U.S. official hints at end to sanctions
The Bush administration may lift about $75 million in trade sanctions on Ukraine in the next few weeks, Assistant Secretary of State for European Affairs Daniel Fried said at a House hearing yesterday.
Mr. Fried said the move was in response to the passage of a major new law in Ukraine against intellectual-property piracy of computer disks. He said the administration also is reviewing whether other U.S. trade preferences should be restored for Ukraine.
Nuclear research to resume
TEHRAN — Iran’s outgoing president said yesterday his country will restart some activities that could be used to make atomic weapons despite the outcome of talks with key European powers aimed at reducing suspicions about Tehran’s nuclear ambitions.
President Mohammed Khatami, who will be replaced by hard-line president-elect Mahmoud Ahmadinejad next month, said the government already has decided to resume uranium reprocessing at a nuclear plant in central Iran.
Separately, Iran’s defense minister said the nation has fully developed solid-fuel technology in producing missiles, a major breakthrough that increases the accuracy of missiles hitting targets.
Iran already has missiles capable of reaching Israel and U.S. forces based in the Middle East.
Refugees returning under U.N. protection
BISHKEK — The U.N. refugee agency said it began an operation yesterday to remove hundreds of Uzbek refugees from Kyrgyzstan to ensure they are not forced to return to their home country, where they fear persecution.
The Uzbeks fled to Kyrgyzstan in May after an uprising in the eastern city in Andijan that was suppressed violently by security forces.
The 455 refugees were being flown from southern Kyrgyzstan to the capital, Bishkek. From there, they will travel to a third, unspecified country, the United Nations High Commissioner for Refugees said.
Pond being drained in search for body
ORANJESTAD — Investigators trying to determine what happened to Natalee Holloway focused their search efforts yesterday on a pond near where the American teen was last seen nearly two months ago.
Authorities used a large pump to drain the pond across from the Aruba Marriott Resort while investigators awaited the results of DNA analyses from labs in the Netherlands and the United States.

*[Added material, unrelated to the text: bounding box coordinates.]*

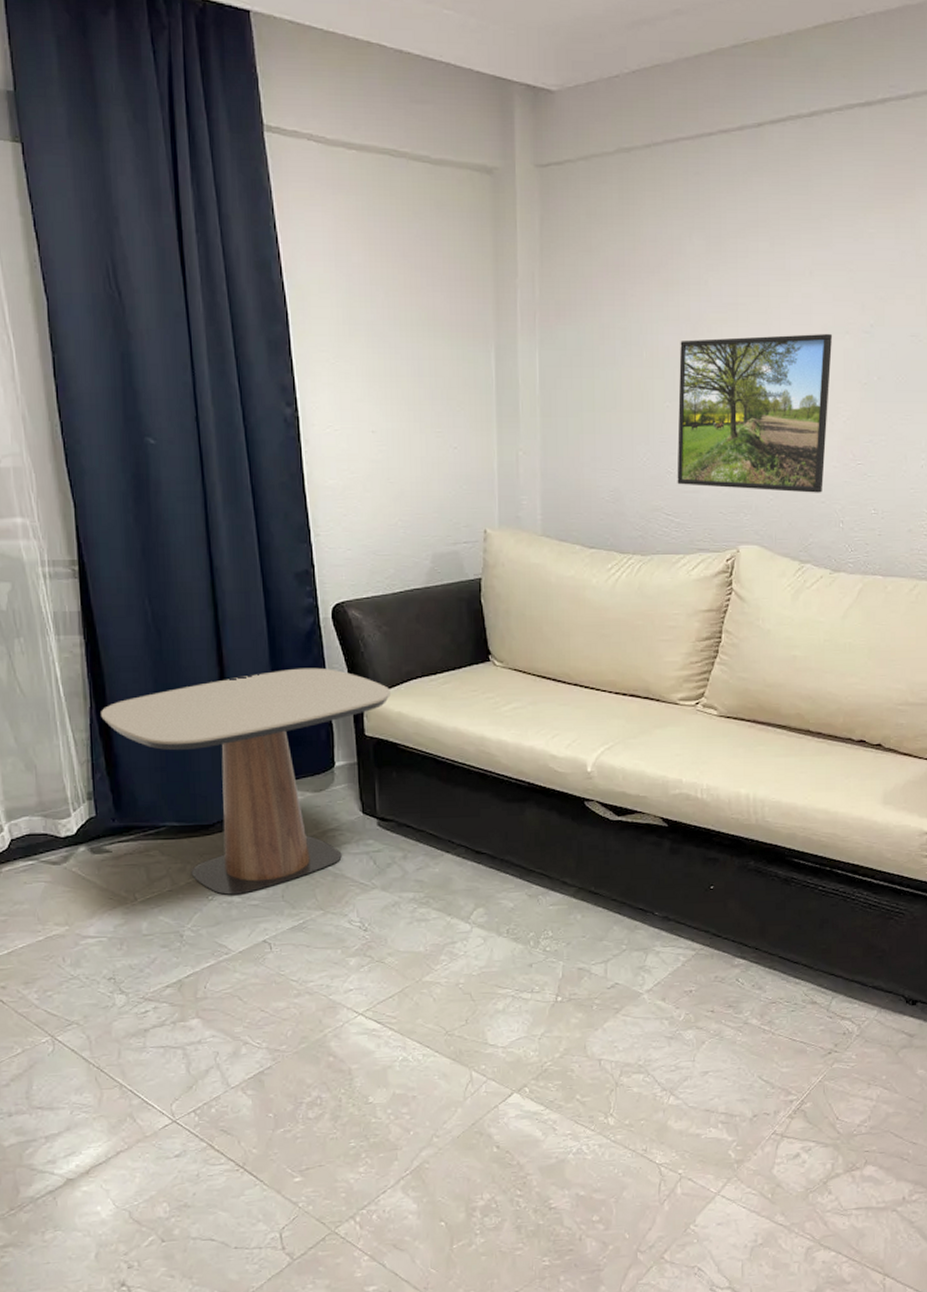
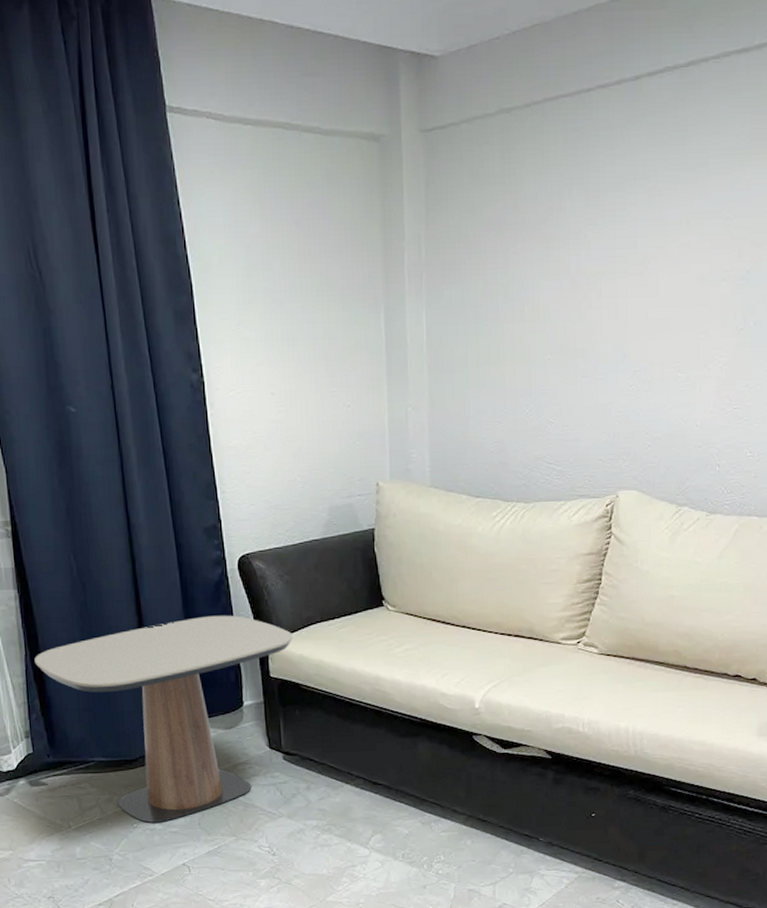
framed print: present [677,333,833,493] -> none [558,281,710,438]

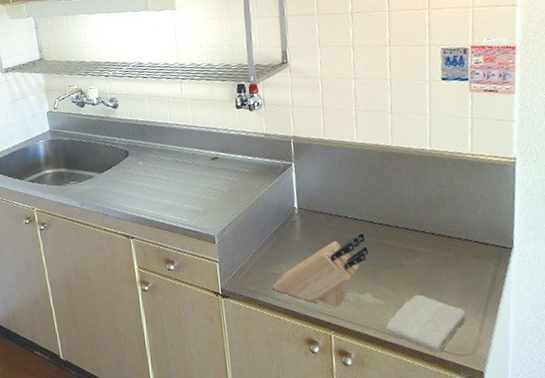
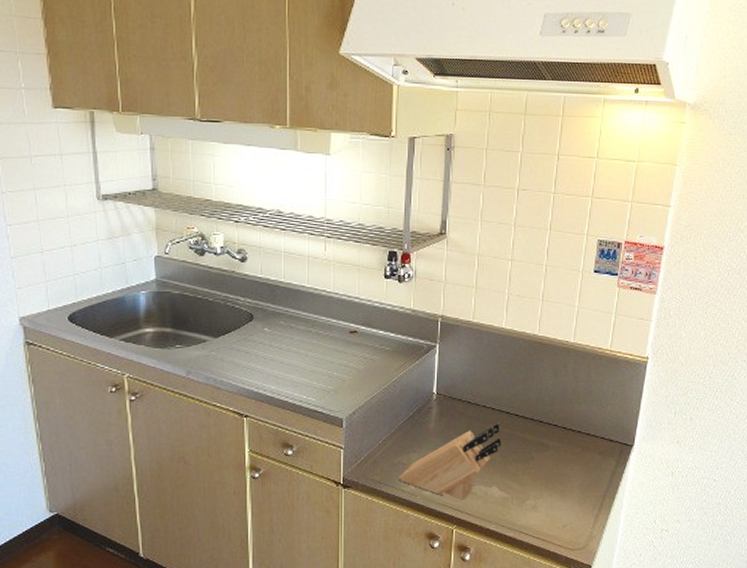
washcloth: present [386,294,467,353] -> none [508,488,584,547]

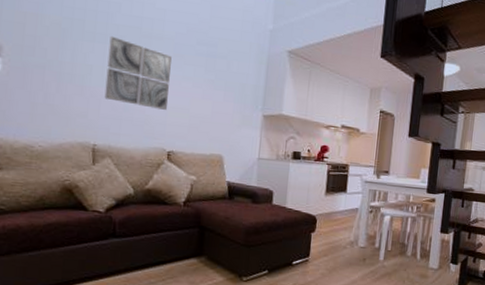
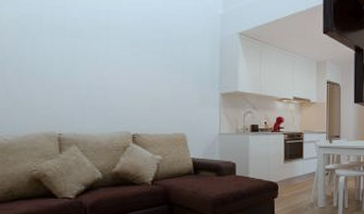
wall art: present [104,35,172,110] -> none [66,29,130,95]

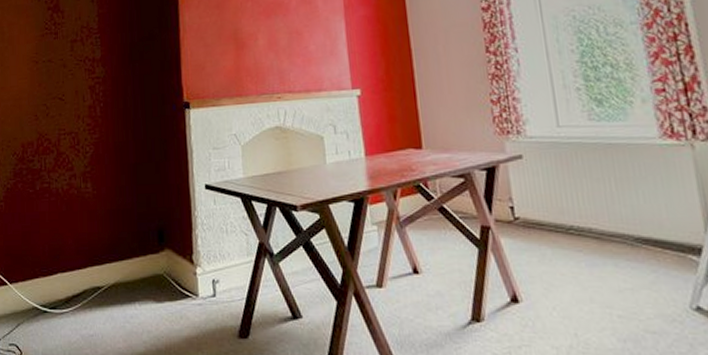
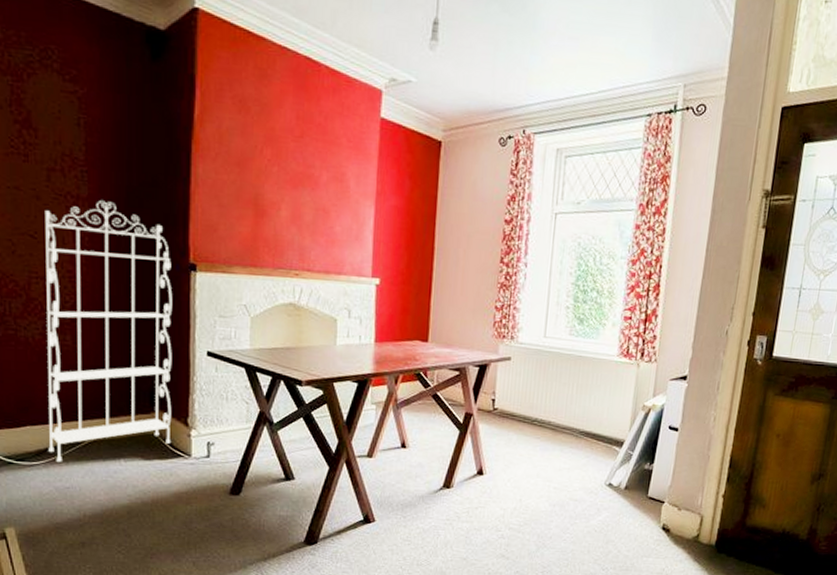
bookshelf: none [70,58,180,309] -> present [45,200,173,462]

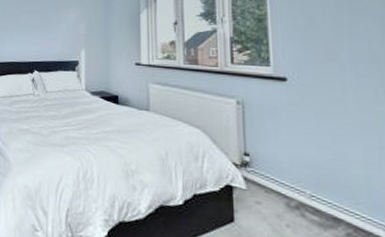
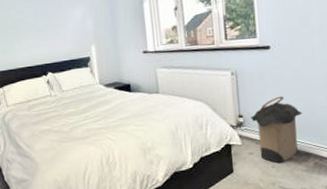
laundry hamper: none [259,138,330,224] -> present [251,96,303,164]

Authorities declined to discuss the exact purpose of draining the pond, but confirmed it was part of the investigation into Miss Holloway’s disappearance on May 30 — the final night of a high school graduation trip to the Dutch Caribbean island.
Murderer to be charged as terrorist
ROTTERDAM — Dutch prosecutors said yesterday they will charge the man imprisoned for life for murdering filmmaker Theo van Gogh as a member of an Islamic terror network thought to have plotted attacks against politicians.
The plans to charge Mohammed Bouyeri as a member of the Hofstad Network were revealed at a custody hearing for 11 other purported members.
Bouyeri, 27, was convicted and sentenced to life imprisonment on Tuesday for Mr. van Gogh’s murder, which judges ruled was an act of terrorism since it was motivated by a radical Islamic cause.
Mubarak expected to announce candidacy
CAIRO — President Hosni Mubarak, who has ruled Egypt for almost a quarter century, will announce his intention to run in September elections and officially will be nominated by his party by today, a lawmaker and the nation’s state-owned newspapers said.
The ruling National Democratic Party will convene today to announce that Mr. Mubarak will be its nominee for the Sept. 7 presidential elections, said NDP legislator Ahmed Abou Zeid.
Mr. Mubarak, 77, succeeded Anwar Sadat, who was assassinated in 1981 by Islamic militants during a Cairo military parade.
Fire rages on offshore oil rigaaaaaaaa
NEW DELHI — A major fire is raging at an offshore oil-drilling platform in the Arabian Sea owned by India’s state-run Oil and Natural Gas Corp., the country’s oil minister said.
The platform is 100 miles west of Bombay off the coast of western Maharashtra state.